I do believe blockchain offers great post-marxist revolutionary potential. Of course everything is post-marxist now but even this collapse is still a prediction from him and I believe blockchain could survive after such collapse and make possible other forms of social organization that we are barely beginning to understand. Blockchain is not perfect, though, and currently promotes many absurd situations in politics, economics and social organization, so don't get me wrong. I am not blindly selling you blockchain tech. As a programmer I largely appreciate the tech and as a leftist its revolutionary potential.

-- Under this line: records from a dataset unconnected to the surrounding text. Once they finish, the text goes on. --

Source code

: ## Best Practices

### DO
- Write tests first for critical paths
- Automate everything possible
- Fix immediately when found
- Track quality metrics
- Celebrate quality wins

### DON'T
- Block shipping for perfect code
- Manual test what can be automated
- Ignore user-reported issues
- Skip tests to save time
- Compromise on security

About trading, I think it is great to take value from the whales and enjoy from the profit I've made on it :) Socialism is not about moral judgements, whether you can enjoy money, trading, betting or not, but about liberation from the parasites that extract value from other people's productivity. And that is where we need to put our efforts on.
BTW, Hive is a bit revolutionary as well because it intends to reward workers (content creators) instead of stealing value from them like Youtube, Facebook, Twitter, Medium, Instagram and many other platforms do through advertising and freemium business models. This is not working that well, though, because as always whales just want to grow their capital regardless of actual social value and they do it on the shoulders of the best content creators that are around here. That's also another reason for me to improve my voting script :) to get curation rewards from whales votes.